Kawasan Asia selama ini tidak melakukan cukup banyak hal untuk mengatasi masalah ini-kebijakan yang lemah dan kurangnya kolaborasi yang kuat antar pemerintah di Asia. Negara-negara Asia harus memperlakukan air sebagai kepentingan bersama dan meningkatkan praktik pengelolaan air, tidak hanya untuk mengatasi krisis saat ini dan memenuhi permintaan di masa depan, tetapi juga untuk menghindari ketidakstabilan sosial ekonomi dan gejolak politik.
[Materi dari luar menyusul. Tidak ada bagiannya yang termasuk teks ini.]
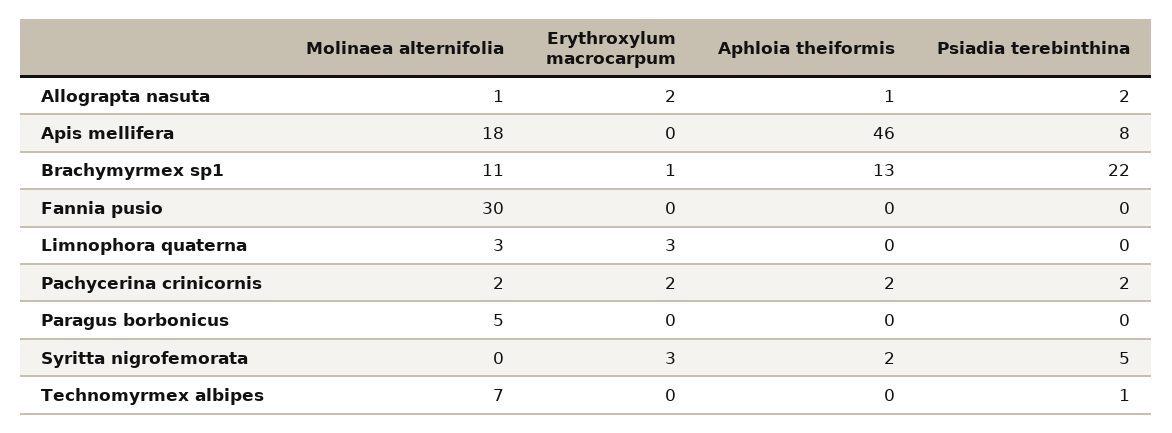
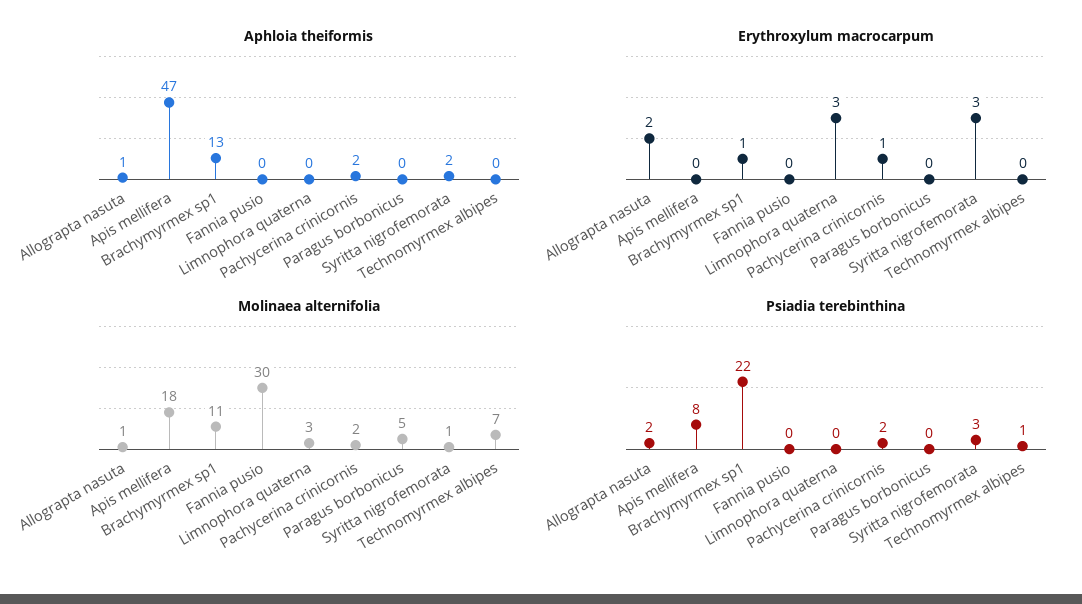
  {
    "Molinaea alternifolia": {
      "Allograpta nasuta": 1,
      "Apis mellifera": 18,
      "Brachymyrmex sp1": 11,
      "Fannia pusio": 30,
      "Limnophora quaterna": 3,
      "Pachycerina crinicornis": 2,
      "Paragus borbonicus": 5,
-     "Syritta nigrofemorata": 0,
+     "Syritta nigrofemorata": 1,
      "Technomyrmex albipes": 7
    },
    "Erythroxylum macrocarpum": {
      "Allograpta nasuta": 2,
      "Apis mellifera": 0,
      "Brachymyrmex sp1": 1,
      "Fannia pusio": 0,
      "Limnophora quaterna": 3,
-     "Pachycerina crinicornis": 2,
+     "Pachycerina crinicornis": 1,
      "Paragus borbonicus": 0,
      "Syritta nigrofemorata": 3,
      "Technomyrmex albipes": 0
    },
    "Aphloia theiformis": {
      "Allograpta nasuta": 1,
-     "Apis mellifera": 46,
+     "Apis mellifera": 47,
      "Brachymyrmex sp1": 13,
      "Fannia pusio": 0,
      "Limnophora quaterna": 0,
      "Pachycerina crinicornis": 2,
      "Paragus borbonicus": 0,
      "Syritta nigrofemorata": 2,
      "Technomyrmex albipes": 0
    },
    "Psiadia terebinthina": {
      "Allograpta nasuta": 2,
      "Apis mellifera": 8,
      "Brachymyrmex sp1": 22,
      "Fannia pusio": 0,
      "Limnophora quaterna": 0,
      "Pachycerina crinicornis": 2,
      "Paragus borbonicus": 0,
-     "Syritta nigrofemorata": 5,
+     "Syritta nigrofemorata": 3,
      "Technomyrmex albipes": 1
    }
  }

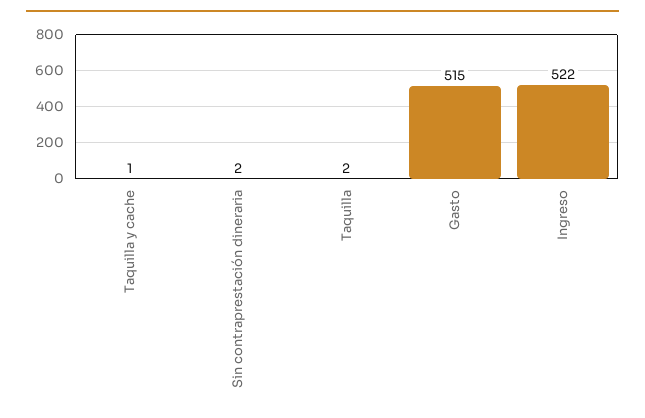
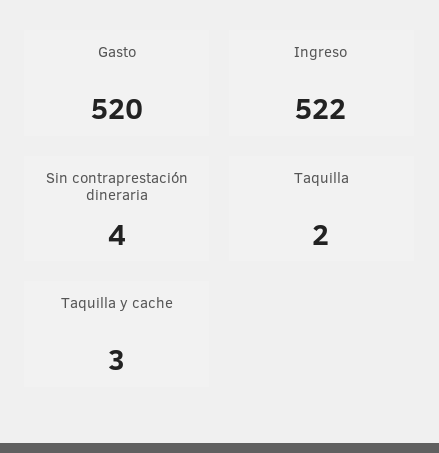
  {
-   "Taquilla y cache": 1,
+   "Taquilla y cache": 3,
-   "Sin contraprestación dineraria": 2,
+   "Sin contraprestación dineraria": 4,
    "Taquilla": 2,
-   "Gasto": 515,
+   "Gasto": 520,
    "Ingreso": 522
  }

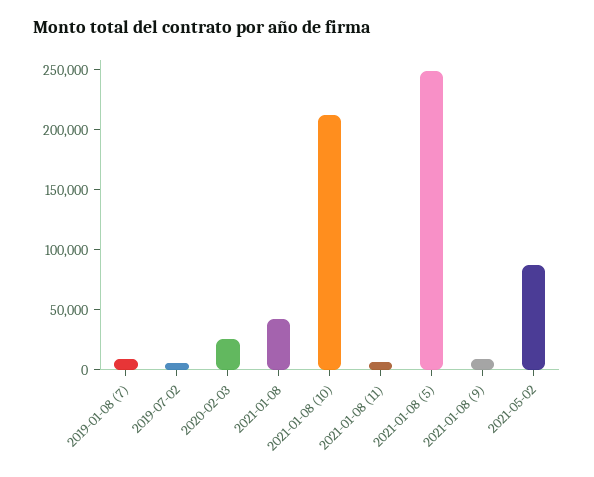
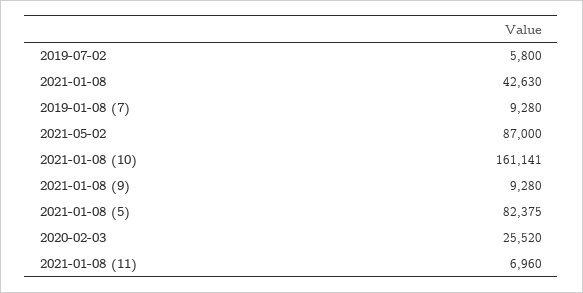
  {
    "2019-01-08 (7)": 9280,
    "2019-07-02": 5800,
    "2020-02-03": 25520,
    "2021-01-08": 42630,
-   "2021-01-08 (10)": 210000,
+   "2021-01-08 (10)": 161141,
    "2021-01-08 (11)": 6960,
-   "2021-01-08 (5)": 250000,
+   "2021-01-08 (5)": 82375,
    "2021-01-08 (9)": 9280,
    "2021-05-02": 87000
  }

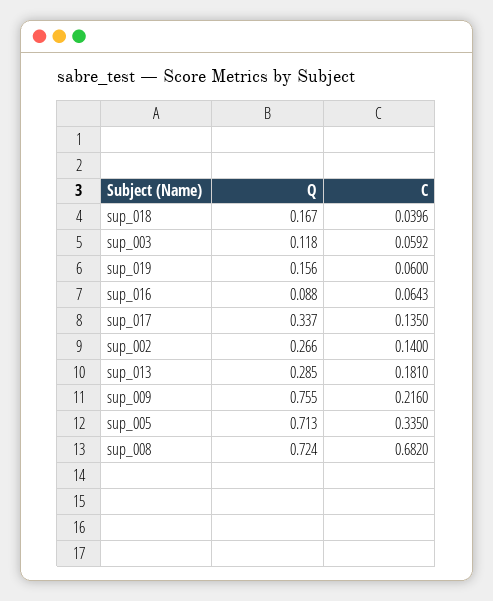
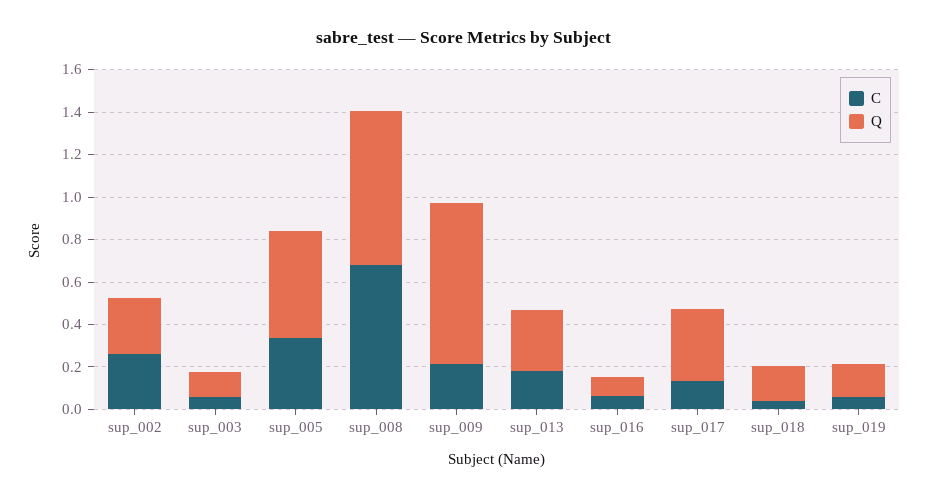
  {
    "Q": {
      "sup_018": 0.167,
      "sup_003": 0.118,
      "sup_019": 0.156,
      "sup_016": 0.088,
      "sup_017": 0.337,
      "sup_002": 0.266,
      "sup_013": 0.285,
      "sup_009": 0.755,
-     "sup_005": 0.713,
+     "sup_005": 0.5,
      "sup_008": 0.724
    },
    "C": {
      "sup_018": 0.0396,
      "sup_003": 0.0592,
      "sup_019": 0.06,
      "sup_016": 0.0643,
      "sup_017": 0.135,
-     "sup_002": 0.14,
+     "sup_002": 0.25,
      "sup_013": 0.181,
      "sup_009": 0.216,
      "sup_005": 0.335,
      "sup_008": 0.682
    }
  }

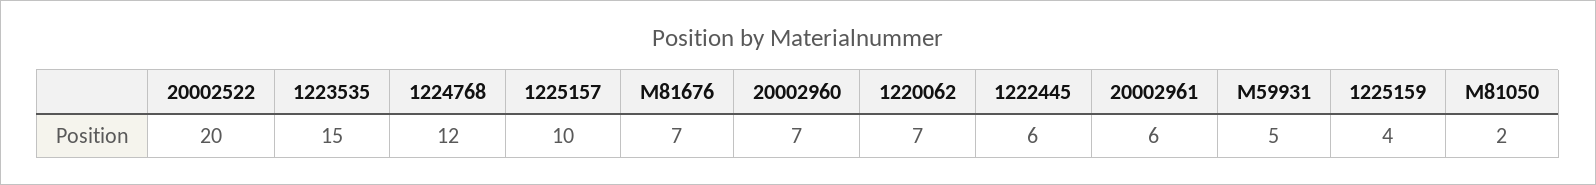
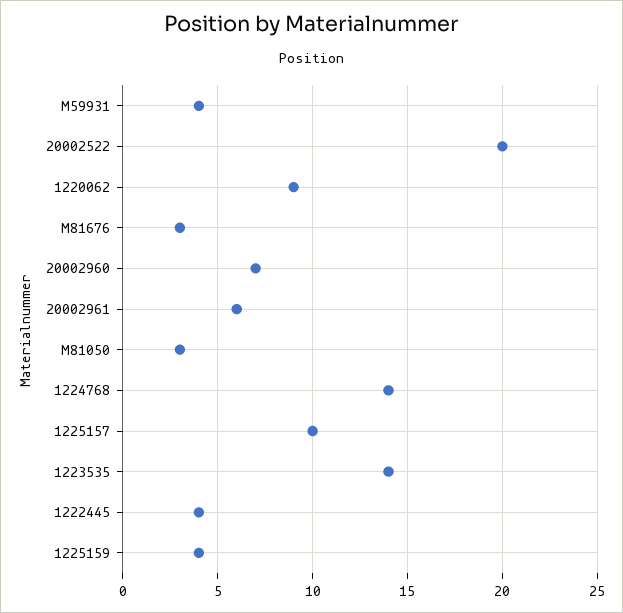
  {
    "20002522": 20,
-   "1223535": 15,
+   "1223535": 14,
-   "1224768": 12,
+   "1224768": 14,
    "1225157": 10,
-   "M81676": 7,
+   "M81676": 3,
    "20002960": 7,
-   "1220062": 7,
+   "1220062": 9,
-   "1222445": 6,
+   "1222445": 4,
    "20002961": 6,
-   "M59931": 5,
+   "M59931": 4,
    "1225159": 4,
-   "M81050": 2
+   "M81050": 3
  }

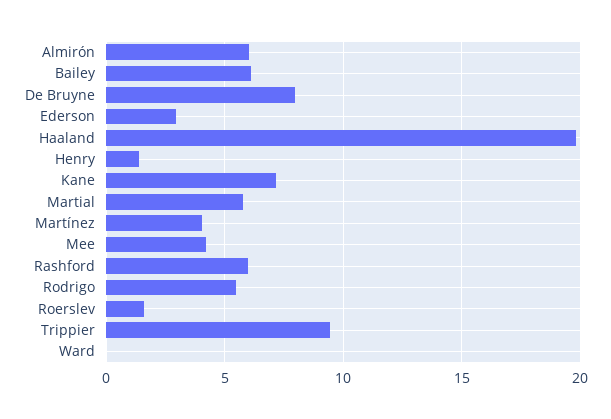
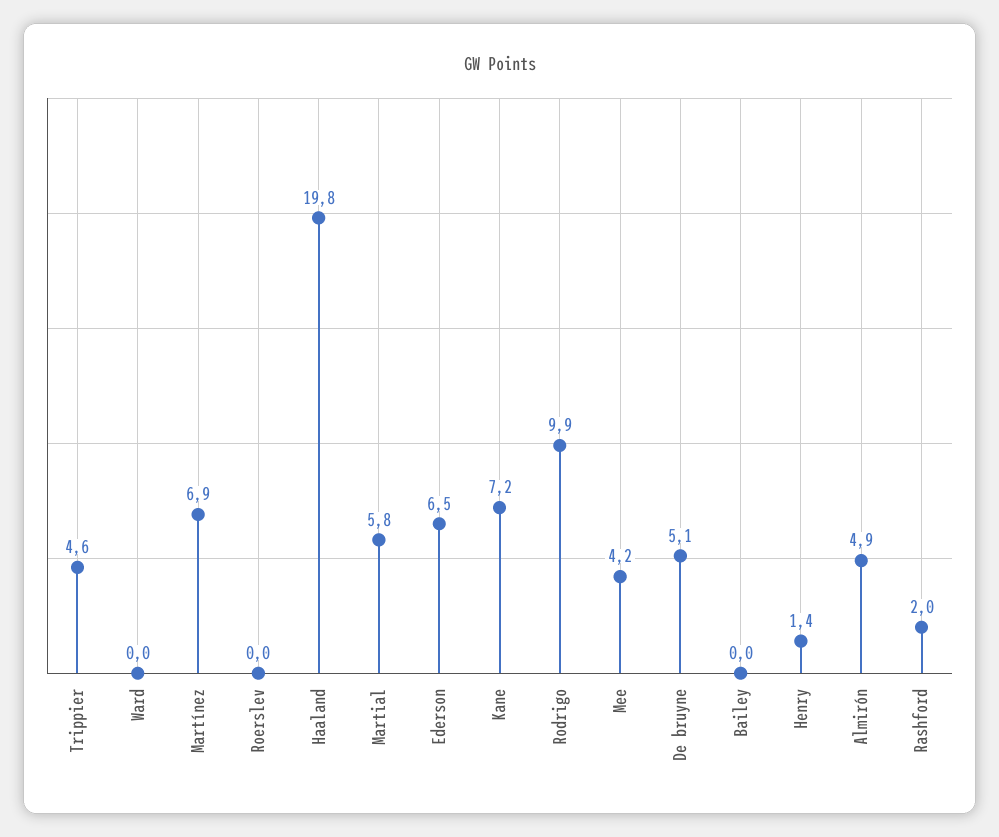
  {
-   "Almirón": 6,
+   "Almirón": 4.9,
-   "Bailey": 6,
+   "Bailey": 0,
-   "De Bruyne": 8,
+   "De Bruyne": 5.1,
-   "Ederson": 3,
+   "Ederson": 6.5,
    "Haaland": 19.8,
    "Henry": 1.4,
    "Kane": 7.2,
    "Martial": 5.8,
-   "Martínez": 4,
+   "Martínez": 6.9,
    "Mee": 4.2,
-   "Rashford": 6,
+   "Rashford": 2,
-   "Rodrigo": 5.5,
+   "Rodrigo": 9.9,
-   "Roerslev": 1.5,
+   "Roerslev": 0,
-   "Trippier": 9.5,
+   "Trippier": 4.6,
    "Ward": 0
  }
Di dalam negeri, negara-negara Asia perlu menggalang dukungan institusional, meningkatkan efisiensi air, dan berinvestasi pada solusi alternatif seperti penggunaan kembali air untuk pasokan air minum dan nonminum. Selain itu pemerintah negara-negara Asia termasuk Indonesia juga perlu membangun kerangka kerja yang mengakui peran sentral air dalam membentuk perubahan ekonomi, sosial-budaya dan lingkungan, serta meningkatkan kesadaran publik dan menyiapkan program pendidikan.
Di tingkat regional, pemerintah Asia harus mengoordinasikan kebijakan, berkolaborasi dalam proyek-proyek bersama, dan berbagi data secara real-time. Hal ini sangat penting dalam menghadapi kejadian cuaca ekstrem seperti banjir, karena akan memungkinkan negara-negara yang berbatasan langsung dengan sungai untuk mengelola sumber daya dalam negeri dengan lebih baik dan mengurangi paparan risiko terhadap tekanan lintas batas. Hal ini juga akan membantu meredakan ketegangan antara negara hulu dan hilir dan mendorong negara-negara tepi sungai untuk menghindari ketergantungan yang berlebihan pada sumber daya air lintas batas. Organisasi bilateral dan multilateral di kawasan ini juga harus menjadikan kerja sama air dan inisiatif diplomasi terkait sebagai prioritas utama.
Ketidakamanan air akan menjadi salah satu isu geopolitik utama abad ini, terutama di Asia. Pemerintah di negara Asia harus bertindak sekarang dan mengadopsi pendekatan yang lebih radikal dalam menilai dan mengelola pasokan air.